EXERCISE OBJECTIVE.
What is needed is an exact copy of every entry below, minus the images.

START RECORDS SUPPLIED

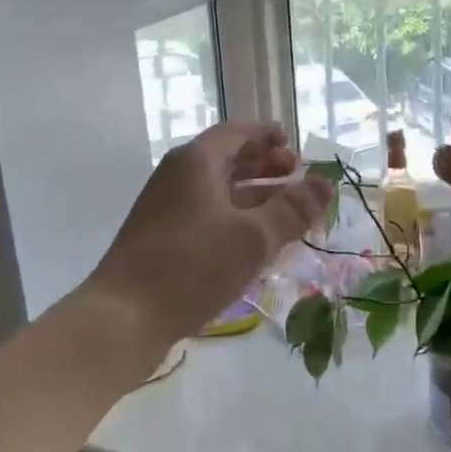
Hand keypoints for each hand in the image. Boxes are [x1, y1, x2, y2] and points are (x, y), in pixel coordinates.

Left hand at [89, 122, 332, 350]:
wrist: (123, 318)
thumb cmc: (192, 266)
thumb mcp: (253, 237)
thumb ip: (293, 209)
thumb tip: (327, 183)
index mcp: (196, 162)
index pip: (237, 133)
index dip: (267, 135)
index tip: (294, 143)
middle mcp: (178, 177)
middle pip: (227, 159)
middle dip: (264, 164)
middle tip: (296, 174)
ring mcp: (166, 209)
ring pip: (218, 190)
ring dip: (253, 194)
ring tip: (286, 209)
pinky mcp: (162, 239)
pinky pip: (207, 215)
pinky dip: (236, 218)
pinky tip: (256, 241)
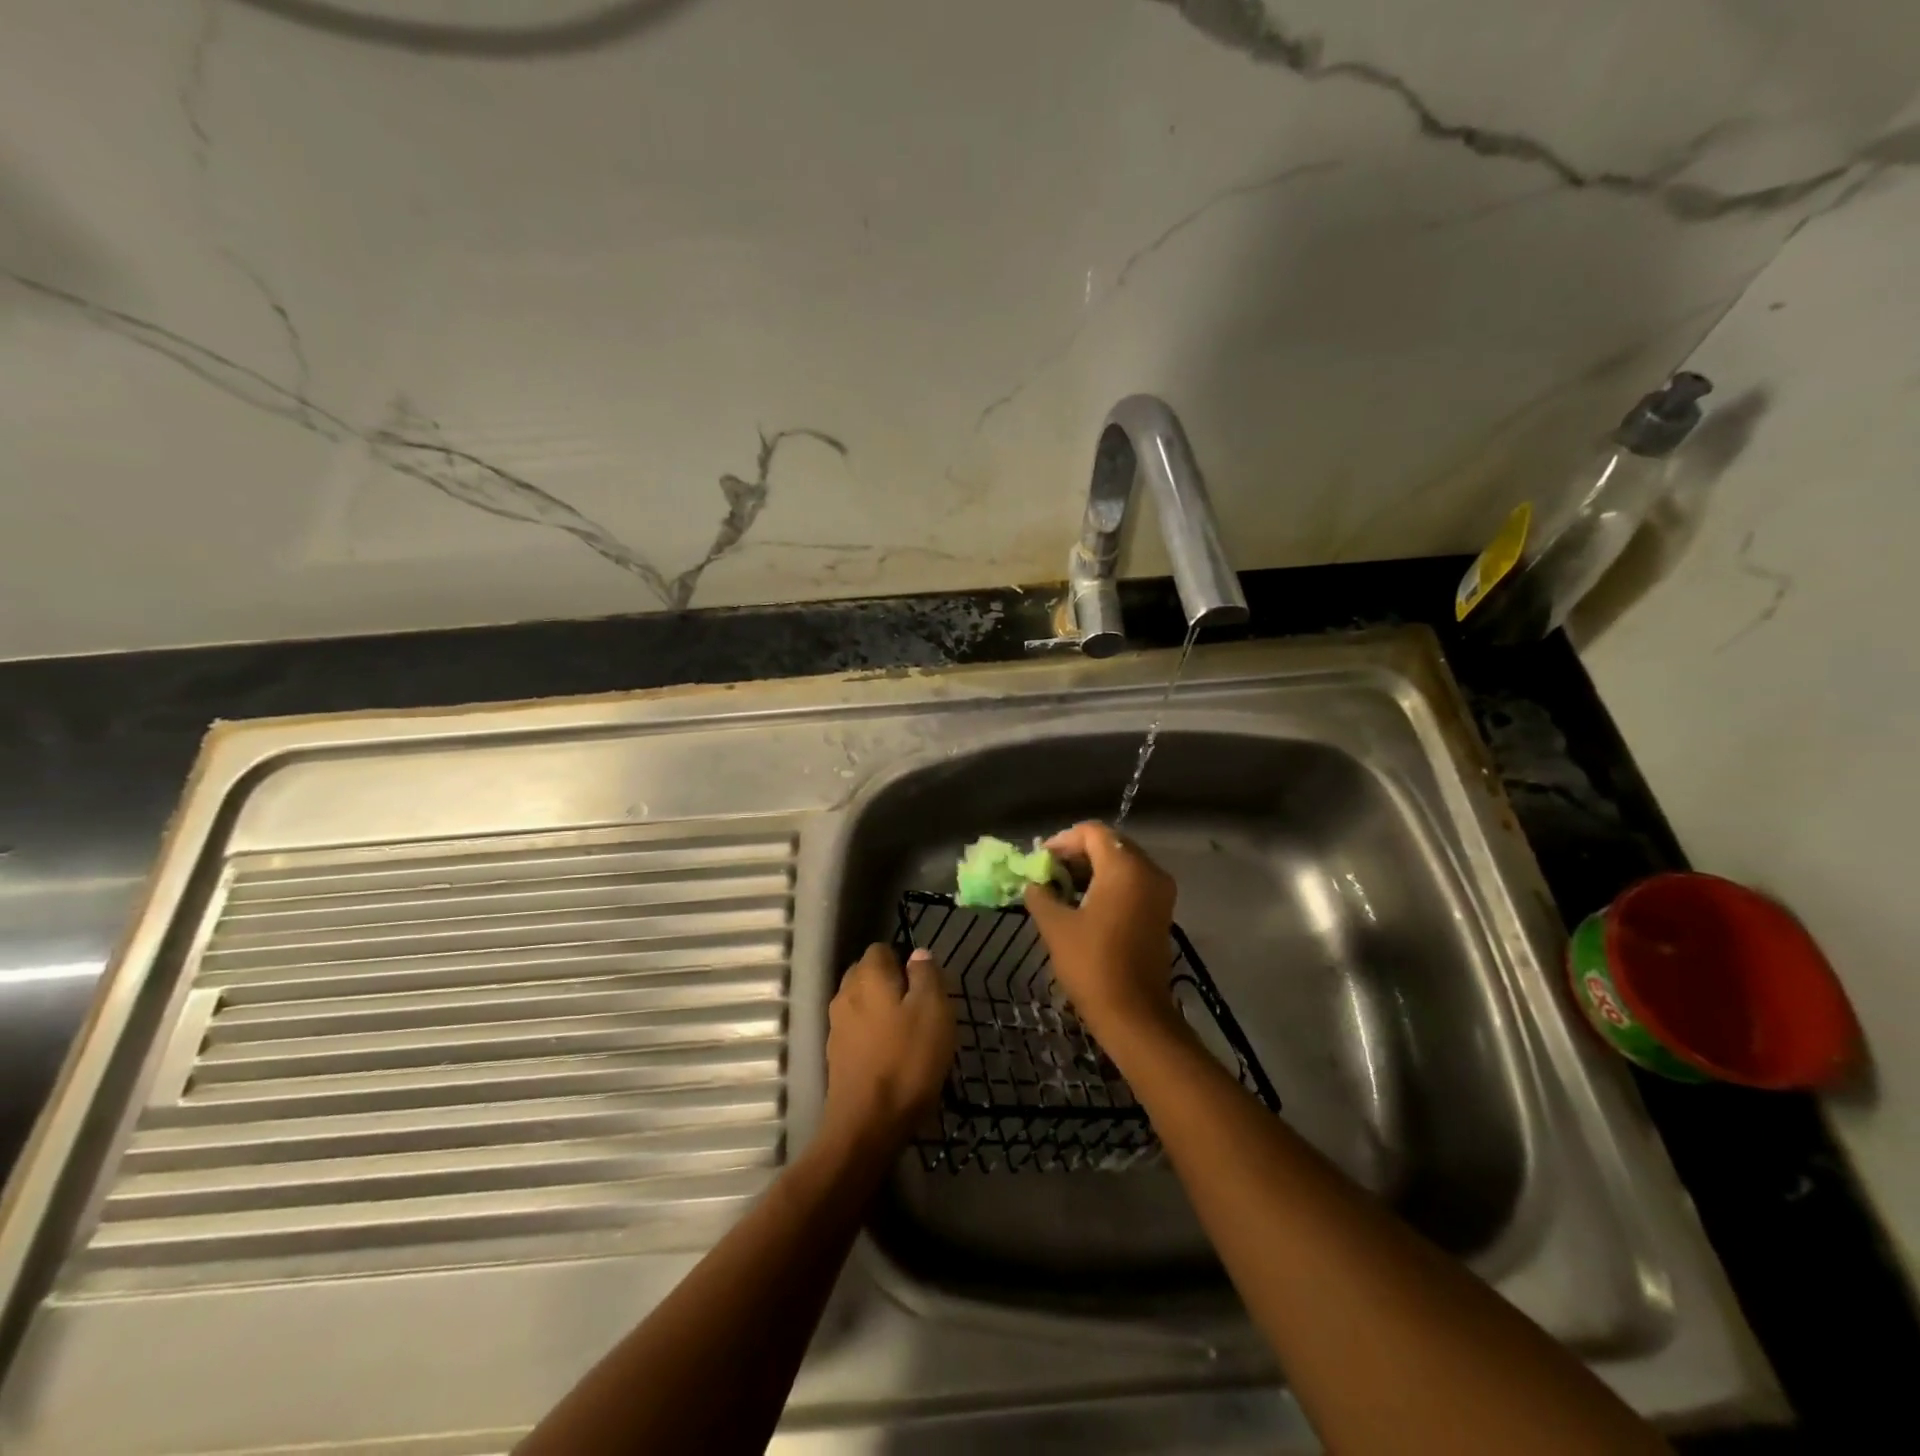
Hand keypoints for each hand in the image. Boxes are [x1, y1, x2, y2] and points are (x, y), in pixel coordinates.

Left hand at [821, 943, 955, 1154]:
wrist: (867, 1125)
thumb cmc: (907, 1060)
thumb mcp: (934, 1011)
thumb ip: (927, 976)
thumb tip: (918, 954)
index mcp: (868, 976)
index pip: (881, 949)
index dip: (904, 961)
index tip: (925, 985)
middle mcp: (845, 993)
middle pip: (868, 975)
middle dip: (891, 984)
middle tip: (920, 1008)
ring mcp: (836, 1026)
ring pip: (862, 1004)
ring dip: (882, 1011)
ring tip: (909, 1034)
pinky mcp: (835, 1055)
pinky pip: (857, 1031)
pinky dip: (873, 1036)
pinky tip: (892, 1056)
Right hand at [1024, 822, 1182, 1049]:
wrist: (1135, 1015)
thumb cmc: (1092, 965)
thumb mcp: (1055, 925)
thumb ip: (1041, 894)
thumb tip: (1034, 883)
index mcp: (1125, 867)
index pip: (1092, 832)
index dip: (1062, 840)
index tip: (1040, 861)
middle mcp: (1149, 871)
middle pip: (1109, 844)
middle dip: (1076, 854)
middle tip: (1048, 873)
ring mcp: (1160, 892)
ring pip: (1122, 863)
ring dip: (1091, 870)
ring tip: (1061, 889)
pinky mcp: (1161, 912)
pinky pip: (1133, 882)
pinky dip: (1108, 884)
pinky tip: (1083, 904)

END RECORDS SUPPLIED

RESPONSE.
Hand keypoints for each hand in the image. Boxes are [x1, y1, x2, y2] and points are (x, y), in pixel coordinates.

Left hand at [89, 122, 332, 350]:
wrist: (123, 318)
thumb cmc: (192, 266)
thumb mcp: (253, 237)
thumb ip: (293, 209)
thumb tip: (327, 183)
index mcp: (196, 162)
index pip: (237, 133)
index dip: (267, 135)
index tip: (294, 143)
middle mcp: (178, 177)
middle pip: (227, 159)
middle dip: (264, 164)
middle tip: (296, 174)
ring mcp: (166, 209)
ring pip: (218, 190)
ring dip: (253, 194)
ring tip: (286, 209)
pinky mcp: (162, 239)
pinky pip: (207, 215)
pinky dip: (236, 218)
pinky tip: (256, 241)
Hand keypoints for each hand in the image. Boxes are [x1, y1, x2, y2] and points are (x, y), in pixel coordinates.

Left hand at [821, 943, 955, 1154]:
wrist: (867, 1125)
thumb cmc: (907, 1060)
thumb mcp: (934, 1011)
thumb ip: (927, 976)
thumb tip: (918, 954)
index mcp: (868, 976)
index pip: (881, 949)
index dip: (904, 961)
index tip: (925, 985)
middle mcp: (845, 993)
middle pip: (868, 975)
middle dip: (891, 984)
middle tip: (920, 1008)
ring mcp: (836, 1026)
ring pip: (862, 1004)
ring dip: (882, 1011)
ring tip: (909, 1034)
pinky mcp: (835, 1055)
pinky pip: (857, 1031)
pinky dip: (873, 1036)
pinky tip: (892, 1056)
Right hand at [1024, 822, 1182, 1049]:
wrist: (1135, 1015)
thumb cmc: (1092, 965)
thumb mcp: (1055, 925)
thumb ip: (1041, 894)
thumb tip: (1034, 883)
index mcp: (1125, 867)
index pip: (1092, 832)
index dip: (1062, 840)
index tip: (1040, 861)
middle mcp: (1149, 871)
middle pip: (1109, 844)
middle dip: (1076, 854)
middle tip: (1048, 873)
ring mcp: (1160, 892)
ring pip: (1122, 863)
ring dip: (1091, 870)
ring tip: (1061, 889)
pinky mcp: (1161, 912)
pinky pip: (1133, 882)
pinky dip: (1108, 884)
pinky tip: (1083, 904)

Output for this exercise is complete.